More than two-thirds of voters said in a Siena College poll today that Gov. Andrew Cuomo should suspend the planned 3,500 layoffs to Public Employee Federation workers and negotiate a deal that avoids the job cuts.
By a 70 percent to 27 percent margin, voters said the Democratic governor should work out a deal with PEF. The poll comes out a day after Cuomo and PEF announced a tentative four-year contract that would avoid the layoffs, which were set to begin Wednesday.
“A solid majority of voters from every party, region and demographic group think the governor should suspend the layoffs,” said Siena College pollster Steven Greenberg.
The poll also found broad support for extending higher income taxes on the wealthy, with a 72 percent to 26 percent margin saying the state should keep higher taxes on those making more than $1 million a year. Higher income taxes on New Yorkers making more than $250,000 is set to expire at year’s end; it brought in about $4 billion in annual revenue to the state.
Cuomo had rejected keeping the higher income taxes and vowed to move forward with the layoffs if PEF, the state’s second-largest union with 55,000 members, didn’t vote to adopt a new contract after rejecting the first offer on Sept. 27.
The new deal moves the contract from five years in the initial proposal to four years. The state will delay the effective date of the layoff notices until Nov. 4 to allow union members to hold the vote.
The new contract includes reimbursement for workers for nine furlough days at the end of the four-year deal, instead of repaying for four furlough days in the original deal. It also removes a $1,000 cash payment over two years — in the third and fourth years of the deal. The four-year deal has no salary increases for the first three years and a 2 percent increase in 2014.

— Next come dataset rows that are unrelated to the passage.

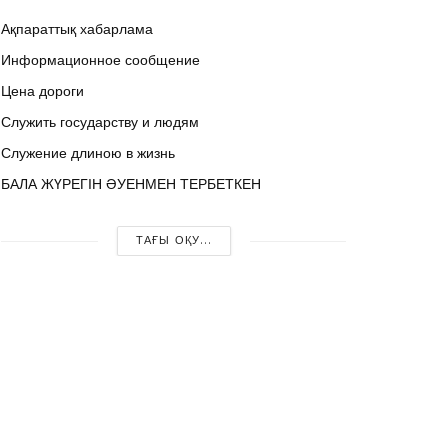
Ақпараттық хабарлама
Информационное сообщение
Цена дороги
Служить государству и людям
Служение длиною в жизнь
БАЛА ЖҮРЕГІН ӘУЕНМЕН ТЕРБЕТКЕН
ТАҒЫ ОҚУ...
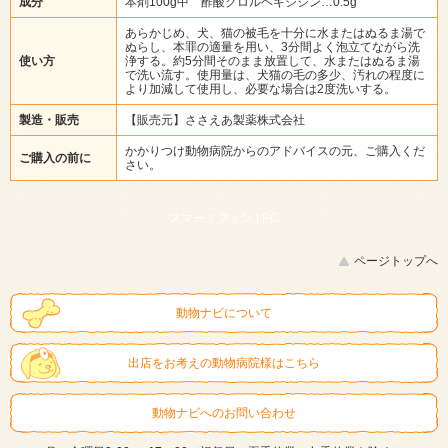
成分
本剤100g中 酢酸クロルヘキシジン…0.5g
あらかじめ、犬、猫の被毛を十分に水またはぬるま湯で
ぬらし、本罪の適量を用い、3分間よく泡立てながら洗
使い方
浄する。約5分間そのまま放置して、水またはぬるま湯
で洗い流す。使用量は、犬猫の毛の多少、汚れの程度に
より加減して使用し、必要な場合は2度洗いする。
製造・販売
【販売元】ささえあ製薬株式会社
かかりつけ動物病院からのアドバイスの元、ご購入くだ
ご購入の前に
さい。
スマートフォン |
PC
ページトップへ
動物ナビについて
出店をお考えの動物病院様はこちら
動物ナビへのお問い合わせ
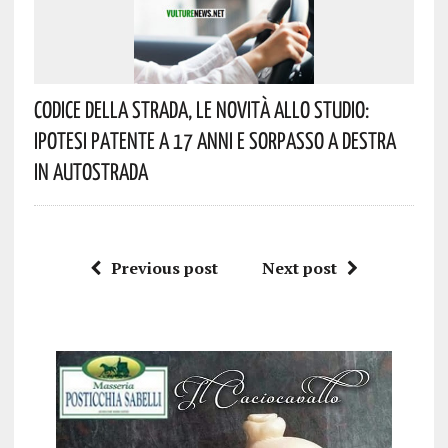
Codice Della Strada, Le Novità Allo Studio:
Ipotesi Patente A 17 Anni E Sorpasso A Destra
In Autostrada
Previous post
Next post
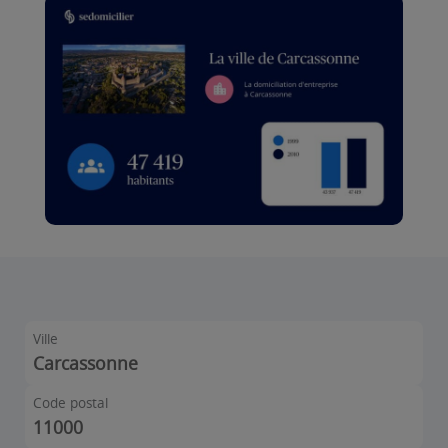
Ville
Carcassonne
Code postal
11000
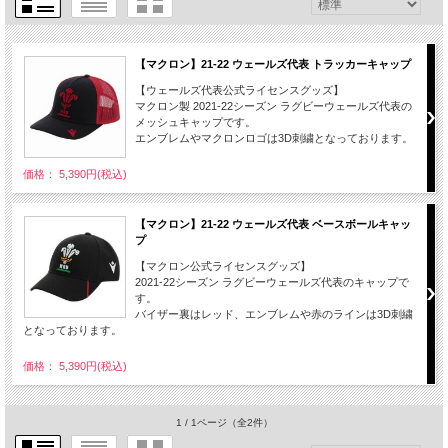
【マクロン】21-22 ウェールズ代表 トラッカーキャップ
【ウェールズ代表公式ライセンスグッズ】
マクロン製 2021-22シーズン ラグビーウェールズ代表の
メッシュキャップです。
エンブレムやマクロンロゴは3D刺繍となっております。
価格： 5,390円(税込)
【マクロン】21-22 ウェールズ代表 ベースボールキャッ
プ
【マクロン公式ライセンスグッズ】
2021-22シーズン ラグビーウェールズ代表のキャップで
す。
バイザー裏はレッド、エンブレムや赤のラインは3D刺繍
となっております。
価格： 5,390円(税込)
1 / 1ページ
（全2件）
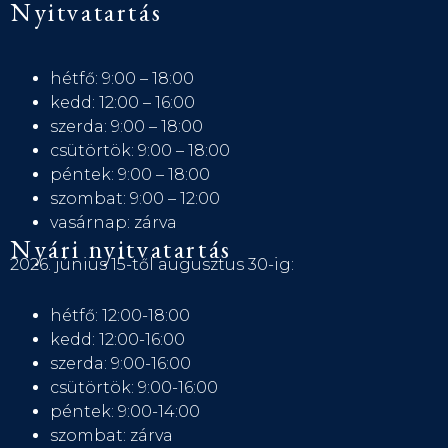
Nyitvatartás
hétfő: 9:00 – 18:00
kedd: 12:00 – 16:00
szerda: 9:00 – 18:00
csütörtök: 9:00 – 18:00
péntek: 9:00 – 18:00
szombat: 9:00 – 12:00
vasárnap: zárva
Nyári nyitvatartás
2026. június 15-től augusztus 30-ig:
hétfő: 12:00-18:00
kedd: 12:00-16:00
szerda: 9:00-16:00
csütörtök: 9:00-16:00
péntek: 9:00-14:00
szombat: zárva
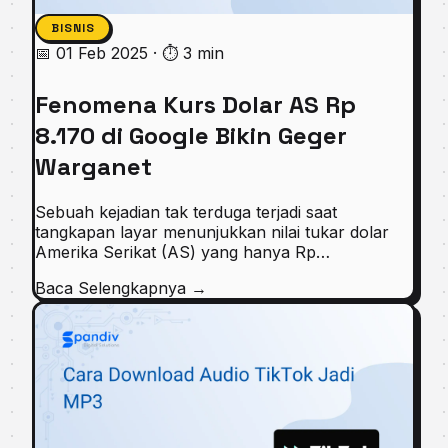
BISNIS
📅 01 Feb 2025
·
⏱ 3 min
Fenomena Kurs Dolar AS Rp
8.170 di Google Bikin Geger
Warganet
Sebuah kejadian tak terduga terjadi saat
tangkapan layar menunjukkan nilai tukar dolar
Amerika Serikat (AS) yang hanya Rp…
Baca Selengkapnya
→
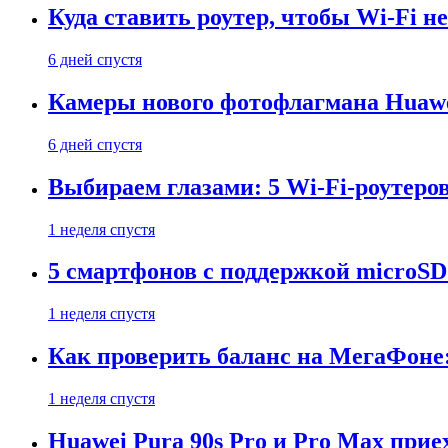
Куда ставить роутер, чтобы Wi-Fi н
6 дней спустя
Камеры нового фотофлагмана Huawe
6 дней спустя
Выбираем глазами: 5 Wi-Fi-роутеро
1 неделя спустя
5 смартфонов с поддержкой microSD
1 неделя спустя
Как проверить баланс на МегаФоне:
1 неделя спустя
Huawei Pura 90s Pro и Pro Max прие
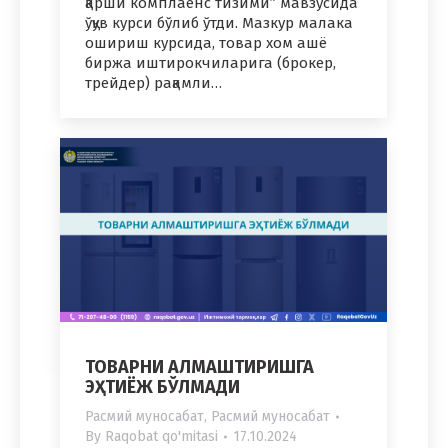
қарши комплаенс тизими” мавзусида
ўқув курси бўлиб ўтди. Мазкур малака
ошириш курсида, товар хом ашё
биржа иштирокчиларига (брокер,
трейдер) рақамли…
ТОВАРНИ АЛМАШТИРИШГА
ЭҲТИЁЖ БЎЛМАДИ
Расмий муносабат
,
Расмий муносабат
By
Raqobat qo'mitasi
17.10.2024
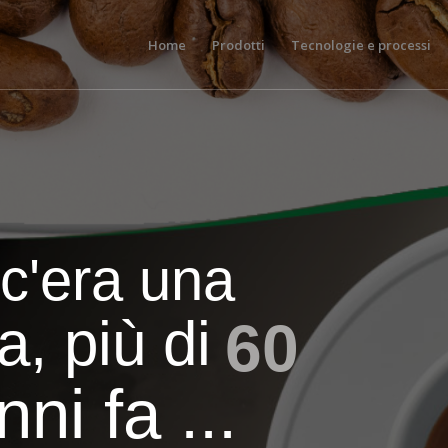
Home
Prodotti
Tecnologie e processi
.c'era una
a, più di
60
nni fa ...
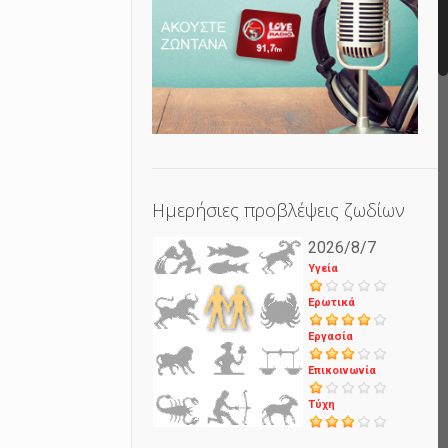
Ημερήσιες προβλέψεις ζωδίων
2026/8/7
Υγεία
Ερωτικά
Εργασία
Επικοινωνία
Τύχη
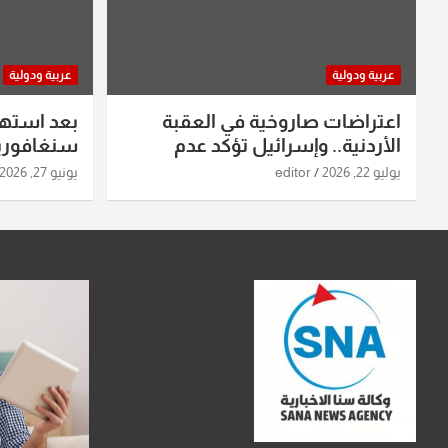
عربية ودولية
عربية ودولية
اعتراضات صاروخية في العقبة
بعد استه
الأردنية.. وإسرائيل تؤكد عدم
سنغافورية
استهدافها
ومواقع صو
يوليو 22, 2026
editor
يونيو 27, 2026
تفاصيل ال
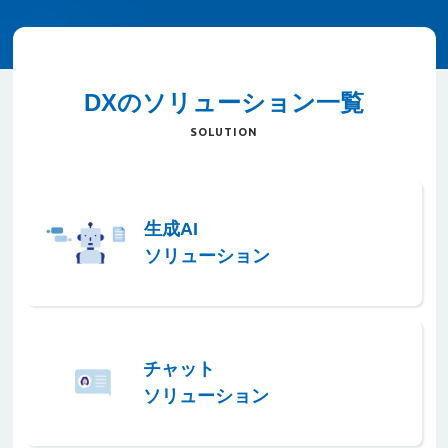
DXのソリューション一覧
SOLUTION
生成AI
ソリューション
チャット
ソリューション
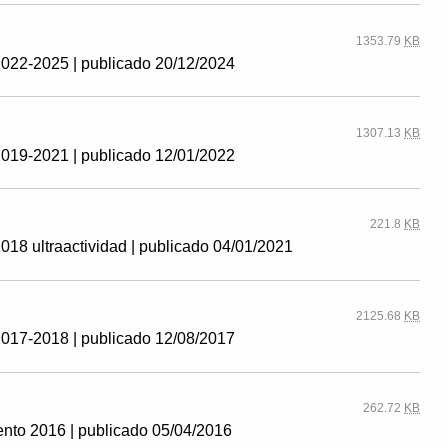
1353.79
KB
 2022-2025 | publicado 20/12/2024
1307.13
KB
 2019-2021 | publicado 12/01/2022
221.8
KB
018 ultraactividad | publicado 04/01/2021
2125.68
KB
 2017-2018 | publicado 12/08/2017
262.72
KB
ento 2016 | publicado 05/04/2016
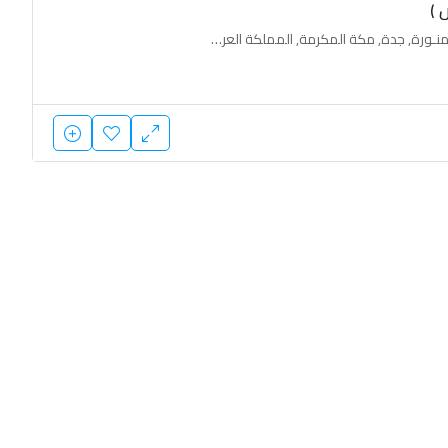
 )
أبها, الدمام, الرياض, المدينة المنـورة, جدة, مكة المكرمة, المملكة العربية السعودية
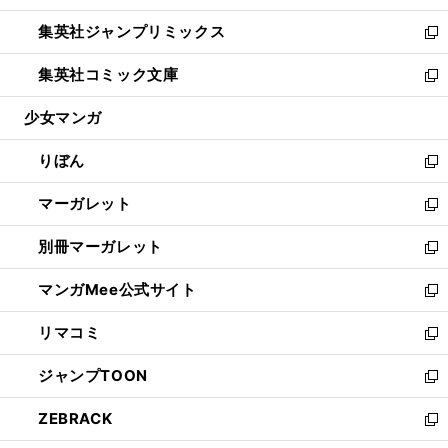
開
ウ
ン
ウ
し
集英社ジャンプリミックス
く
で
ド
ィ
い
新
開
ウ
ン
ウ
し
集英社コミック文庫
く
で
ド
ィ
い
新
開
ウ
ン
ウ
し
少女マンガ
く
で
ド
ィ
い
開
ウ
ン
ウ
りぼん
く
で
ド
ィ
新
開
ウ
ン
し
マーガレット
く
で
ド
い
新
開
ウ
ウ
し
別冊マーガレット
く
で
ィ
い
新
開
ン
ウ
し
マンガMee公式サイト
く
ド
ィ
い
新
ウ
ン
ウ
し
リマコミ
で
ド
ィ
い
新
開
ウ
ン
ウ
し
ジャンプTOON
く
で
ド
ィ
い
新
開
ウ
ン
ウ
し
ZEBRACK
く
で
ド
ィ
い
新
開
ウ
ン
ウ
し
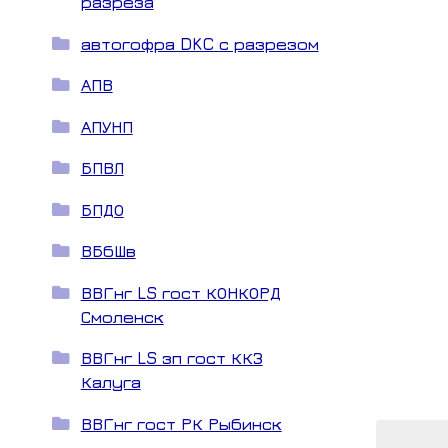
разреза
автогофра DKC с разрезом
АПВ
АПУНП
БПВЛ
БПДО
ВБбШв
ВВГнг LS гост КОНКОРД
Смоленск
ВВГнг LS зп гост ККЗ
Калуга
ВВГнг гост РК Рыбинск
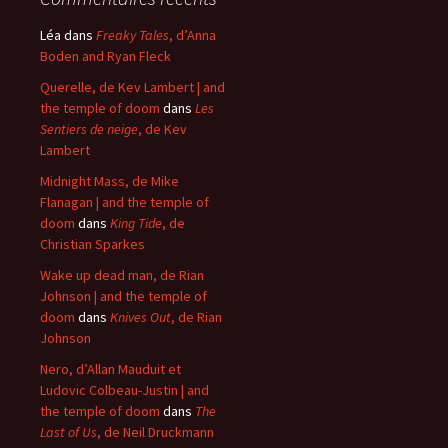
Léa
dans
Freaky Tales
, d’Anna
Boden and Ryan Fleck
Querelle, de Kev Lambert | and
the temple of doom
dans
Les
Sentiers de neige
, de Kev
Lambert
Midnight Mass, de Mike
Flanagan | and the temple of
doom
dans
King Tide
, de
Christian Sparkes
Wake up dead man, de Rian
Johnson | and the temple of
doom
dans
Knives Out
, de Rian
Johnson
Nero, d’Allan Mauduit et
Ludovic Colbeau-Justin | and
the temple of doom
dans
The
Last of Us
, de Neil Druckmann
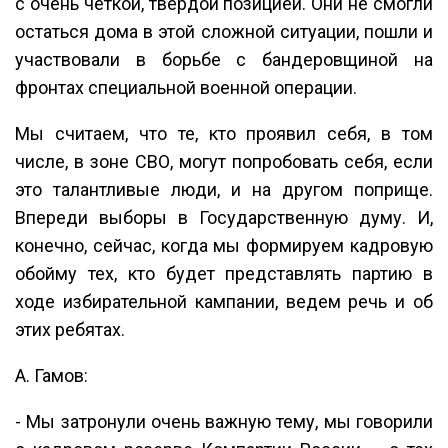
с очень чёткой, твёрдой позицией. Они не смогли
остаться дома в этой сложной ситуации, пошли и
участвовали в борьбе с бандеровщиной на
фронтах специальной военной операции.
Мы считаем, что те, кто проявил себя, в том
числе, в зоне СВО, могут попробовать себя, если
это талантливые люди, и на другом поприще.
Впереди выборы в Государственную думу. И,
конечно, сейчас, когда мы формируем кадровую
обойму тех, кто будет представлять партию в
ходе избирательной кампании, ведем речь и об
этих ребятах.
А. Гамов:
- Мы затронули очень важную тему, мы говорили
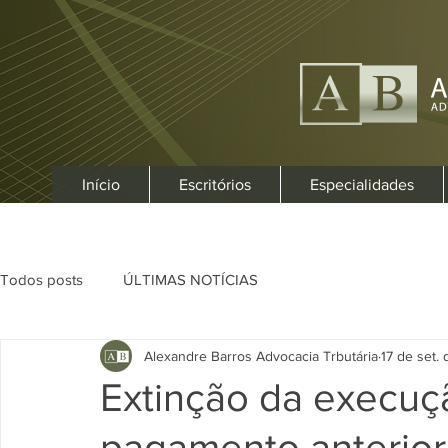
Início
Escritórios
Especialidades
Todos posts
ÚLTIMAS NOTÍCIAS
Alexandre Barros Advocacia Trbutária
17 de set.
Extinção da execuçã
pagamento anterior 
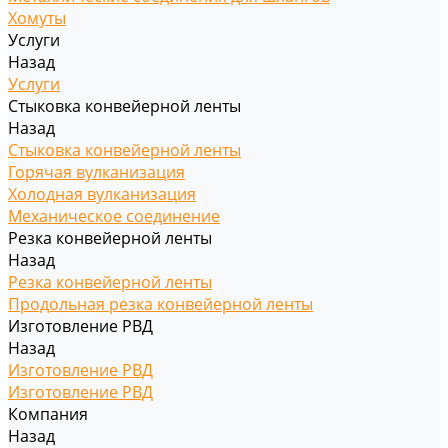
Хомуты
Услуги
Назад
Услуги
Стыковка конвейерной ленты
Назад
Стыковка конвейерной ленты
Горячая вулканизация
Холодная вулканизация
Механическое соединение
Резка конвейерной ленты
Назад
Резка конвейерной ленты
Продольная резка конвейерной ленты
Изготовление РВД
Назад
Изготовление РВД
Изготовление РВД
Компания
Назад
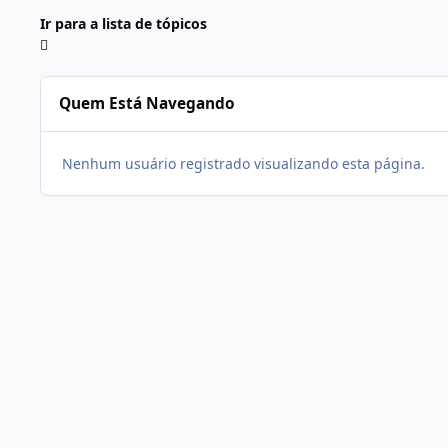
Ir para a lista de tópicos
Quem Está Navegando
Nenhum usuário registrado visualizando esta página.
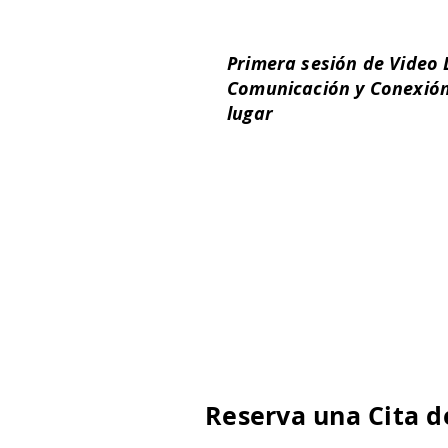
Primera sesión de Video 
Comunicación y Conexión
lugar
Puedes solicitar una cita par
información. Un psicólogo ex
pareja te brindará una video
para que le cuentes el motiv
esta manera podrá explicarte
terapia de parejas y cómo p
juntos el problema.
Reserva una Cita d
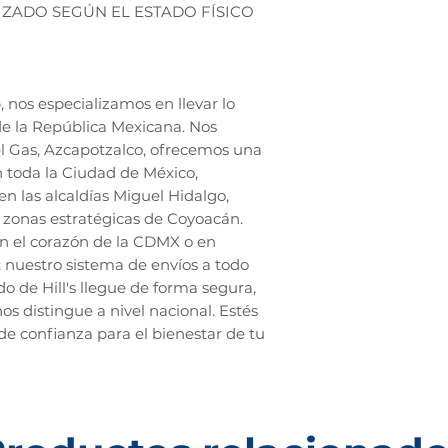
ZADO SEGÚN EL ESTADO FÍSICO
nos especializamos en llevar lo
 de la República Mexicana. Nos
l Gas, Azcapotzalco, ofrecemos una
n toda la Ciudad de México,
en las alcaldías Miguel Hidalgo,
zonas estratégicas de Coyoacán.
en el corazón de la CDMX o en
; nuestro sistema de envíos a todo
o de Hill's llegue de forma segura,
os distingue a nivel nacional. Estés
de confianza para el bienestar de tu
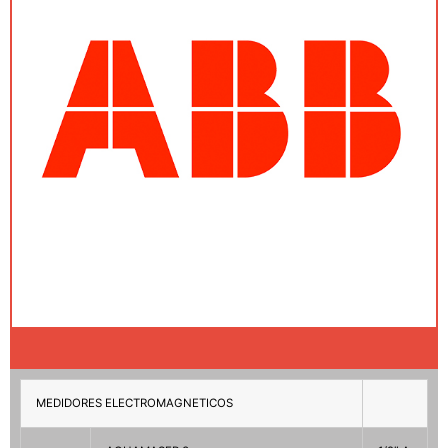
MEDIDORES ELECTROMAGNETICOS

Cuomo said the deal includes the same no-layoff protections as the first contract offer. That deal included layoff protections through the 2012-13 fiscal year.
The contract negotiations have done little to affect Cuomo’s broad popularity, the poll found. Cuomo’s favorability rating remained at 71 percent to 22 percent, down slightly from a Siena College poll last month that put his favorability at 72 percent to 18 percent. Cuomo’s job performance rose slightly, up to 58 percent to 41 percent.
The poll also asked about next year’s budget priorities. Cuomo will unveil his 2012-13 budget proposal in January.
The poll found that voters by a 51 percent to 35 percent margin voters would prefer the expected $2 billion deficit be closed by cuts to spending rather than increased revenues. Voters preferred cuts in the state workforce and parks rather than cuts in education and health spending. If taxes were increased, voters said they would prefer an increase in business taxes rather than personal income taxes, according to the poll.
The poll was conducted Oct. 10-12 by telephone calls to 800 New York State registered voters. It has a margin of error of 3.5 percentage points.